======== Material supplied ========

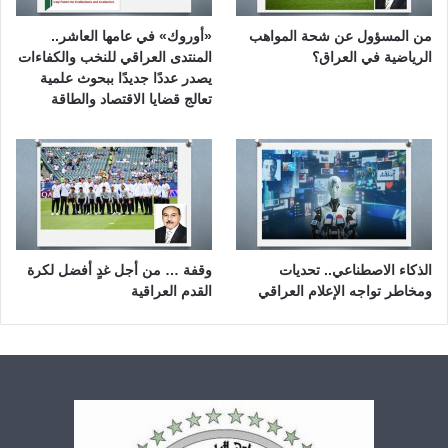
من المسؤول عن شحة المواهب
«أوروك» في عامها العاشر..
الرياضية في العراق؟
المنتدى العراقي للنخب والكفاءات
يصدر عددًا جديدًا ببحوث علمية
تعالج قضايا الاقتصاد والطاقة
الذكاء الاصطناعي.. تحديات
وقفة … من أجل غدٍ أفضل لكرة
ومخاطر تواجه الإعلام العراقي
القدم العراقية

========
======== Material supplied ========

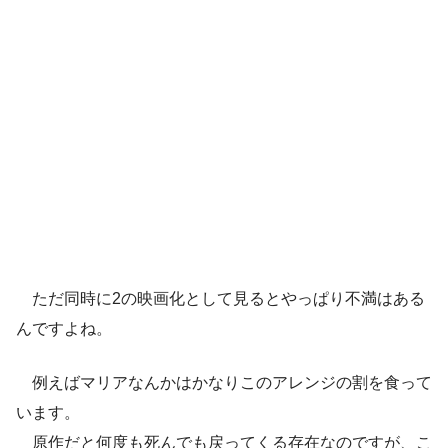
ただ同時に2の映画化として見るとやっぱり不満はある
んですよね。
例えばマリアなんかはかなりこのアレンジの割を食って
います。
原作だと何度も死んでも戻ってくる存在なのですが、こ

========

#### Required work
Please copy, exactly and with nothing else, the lines above beginning at the line that has "من المسؤول عن شحة المواهب" and ending with the line that has "القدم العراقية".

#### Solution
من المسؤول عن شحة المواهب
«أوروك» في عامها العاشر..
الرياضية في العراق؟
المنتدى العراقي للنخب والكفاءات
يصدر عددًا جديدًا ببحوث علمية
تعالج قضايا الاقتصاد والطاقة
الذكاء الاصطناعي.. تحديات
وقفة … من أجل غدٍ أفضل لكرة
ومخاطر تواجه الإعلام العراقي
القدم العراقية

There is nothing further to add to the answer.